----- TEKST DO ANALIZY -----

Kto się boi Smarta?

0

Smart to jedna z najmłodszych marek jakie istnieją. Datowana na 1994 rok, szturmem wdarła się na rynek. Miała zapełnić lukę, stać się top of the top samochodów miejskich, tymczasem wciąż walczy o klienta.

Nazwa samochodu pochodzi od pierwszych liter założycieli firmy: zegarków Swatch i marki Mercedes, oraz słowa ART. (sztuka). Nicolas Hayek (właściciel Swatcha) długo odbijał się od drzwi różnych koncernów motoryzacyjnych, aż pewnego dnia w jego wizję małego, jednak bardzo bezepieecznego auta uwierzył Daimler-Benz. 

Pomysłodawcą i osobą, dzięki której powstał dzisiejszy Smart jest Johann Tomforde, który w 1972 roku naszkicował jego prototyp. Było to jednak zbyt wcześnie i stworzenie bezpiecznego dwuosobowego samochodu było niemożliwe. Przeszkodą okazała się też zbyt duża futurystyczność wizji Johanna. Projektant nie zniechęcił się jednak i po ponad 40 latach tworzy własną markę małych, elektrycznych pojazdów, o których mówi się już- konkurencja Smarta. 

smart prototype

Utworzona dzięki mariażowi Swatch-Mercedes spółka, szybko została przejęta przez jednego z udziałowców, motoryzacyjną potęgę- Mercedesa, który postanowił nie dzielić się sukcesem. Wypuścił też na rynek nowe modele: roadster i forfour, które zupełnie się nie przyjęły i do dnia dzisiejszego są raczej ciekawostką, niżeli widocznym na drogach reprezentantem marki.

Pierwszy smart fortwo zjechał z taśm montażowych w 1998 roku i był prawdziwą nowinką techniczną. Z czasem wciąż go udoskonalano i dodawno nowe elementy. Był mały, zwrotny i bezpieczny, jednak drogi i niestety paliwożerny. Nie zdominował rynku aut miejskich, podniósł jednak poprzeczkę przysparzając konkurencji sporo pracy.

----- DOSTARCZONY MATERIAŁ -----

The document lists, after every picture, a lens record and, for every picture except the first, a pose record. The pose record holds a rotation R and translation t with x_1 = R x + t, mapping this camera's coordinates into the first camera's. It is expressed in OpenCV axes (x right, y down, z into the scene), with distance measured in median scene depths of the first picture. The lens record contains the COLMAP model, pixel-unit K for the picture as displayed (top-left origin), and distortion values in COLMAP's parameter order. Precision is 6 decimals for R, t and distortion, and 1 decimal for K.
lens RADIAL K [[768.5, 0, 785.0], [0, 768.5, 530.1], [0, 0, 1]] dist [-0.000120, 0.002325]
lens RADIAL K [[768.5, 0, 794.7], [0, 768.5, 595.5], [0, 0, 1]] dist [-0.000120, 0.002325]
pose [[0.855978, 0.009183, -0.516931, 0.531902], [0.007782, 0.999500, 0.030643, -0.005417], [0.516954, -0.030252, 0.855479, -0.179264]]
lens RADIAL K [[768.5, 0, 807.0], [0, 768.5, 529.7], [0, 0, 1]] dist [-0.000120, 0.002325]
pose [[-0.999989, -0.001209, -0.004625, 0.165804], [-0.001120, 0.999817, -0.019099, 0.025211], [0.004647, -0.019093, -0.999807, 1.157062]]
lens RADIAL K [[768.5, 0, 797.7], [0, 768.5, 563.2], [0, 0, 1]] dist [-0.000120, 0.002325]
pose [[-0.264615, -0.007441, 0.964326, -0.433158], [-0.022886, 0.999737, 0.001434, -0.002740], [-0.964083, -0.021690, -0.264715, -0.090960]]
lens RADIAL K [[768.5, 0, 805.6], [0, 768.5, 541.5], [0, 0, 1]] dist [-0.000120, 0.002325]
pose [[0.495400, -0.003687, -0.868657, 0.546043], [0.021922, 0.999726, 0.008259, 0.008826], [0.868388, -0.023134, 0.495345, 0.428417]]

-----
----- DOSTARCZONY MATERIAŁ -----

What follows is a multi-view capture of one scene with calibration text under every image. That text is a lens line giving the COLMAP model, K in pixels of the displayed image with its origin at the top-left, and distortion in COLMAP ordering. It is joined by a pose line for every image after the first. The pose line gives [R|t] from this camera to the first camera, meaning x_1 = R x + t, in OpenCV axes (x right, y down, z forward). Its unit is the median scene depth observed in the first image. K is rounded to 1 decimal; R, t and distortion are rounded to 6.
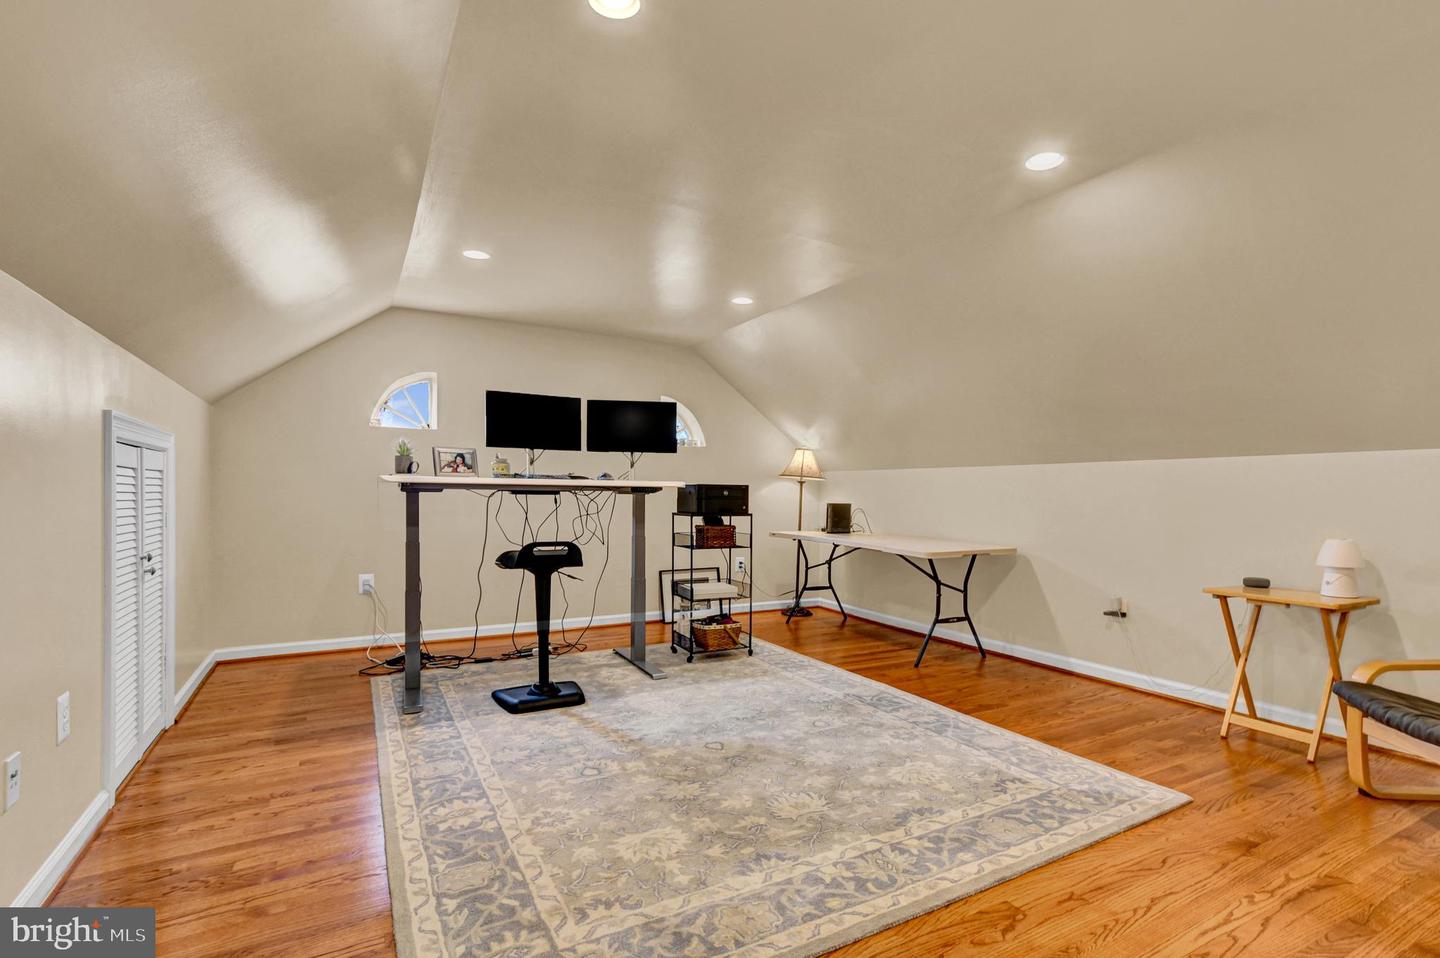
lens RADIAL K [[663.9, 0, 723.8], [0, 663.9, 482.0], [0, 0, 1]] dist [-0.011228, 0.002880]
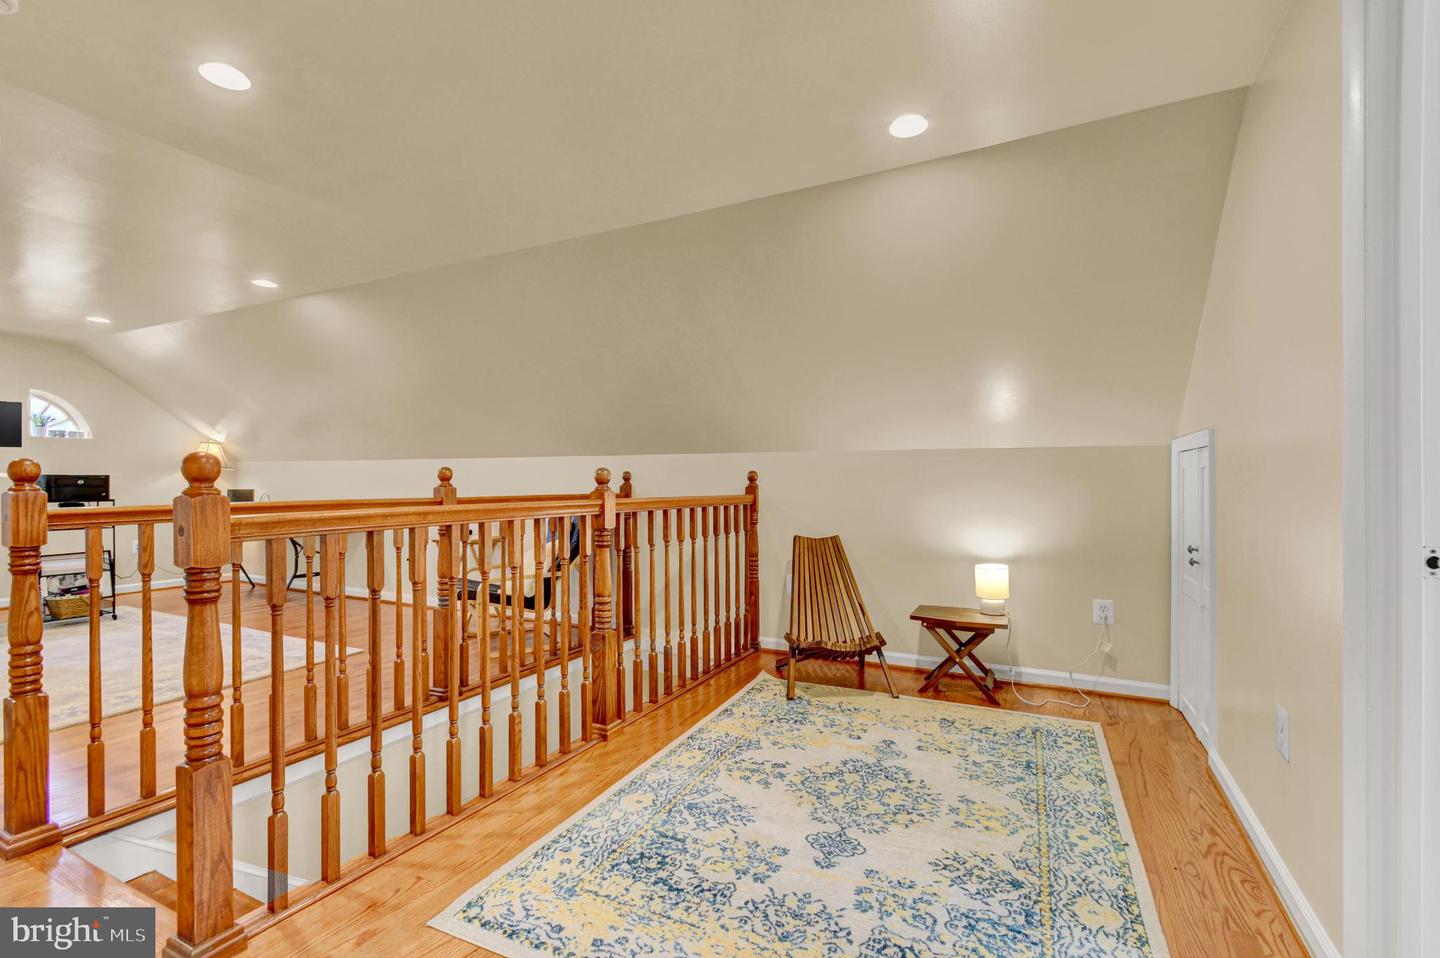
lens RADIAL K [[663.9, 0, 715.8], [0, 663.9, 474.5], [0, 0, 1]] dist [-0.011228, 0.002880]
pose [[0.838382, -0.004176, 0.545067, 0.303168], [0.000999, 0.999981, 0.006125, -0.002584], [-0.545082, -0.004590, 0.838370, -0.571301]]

-----

→ ZADANIE 1:
Odpowiedz na pytania do tekstu o marce Smart:
(a) W którym roku Johann Tomforde naszkicował prototyp Smarta?
(b) Jakie nowe modele Mercedes wypuścił na rynek po przejęciu spółki?
(c) W którym roku pierwszy smart fortwo zjechał z taśm montażowych?
→ ZADANIE 2:
Wypisz z tekstu o marce Smart wszystkie cechy pierwszego smarta fortwo wymienione w zdaniu zaczynającym się od słów „Był mały”.
→ ZADANIE 3:
Przepisz dosłownie z tekstu o marce Smart wszystko od słów „Smart to jedna” aż do słów „walczy o klienta.”.

→ WYNIK 1:
(a) W 1972 roku.
(b) Roadster i forfour.
(c) W 1998 roku.

→ WYNIK 2:
mały, zwrotny, bezpieczny, drogi, paliwożerny

→ WYNIK 3:
Smart to jedna z najmłodszych marek jakie istnieją. Datowana na 1994 rok, szturmem wdarła się na rynek. Miała zapełnić lukę, stać się top of the top samochodów miejskich, tymczasem wciąż walczy o klienta.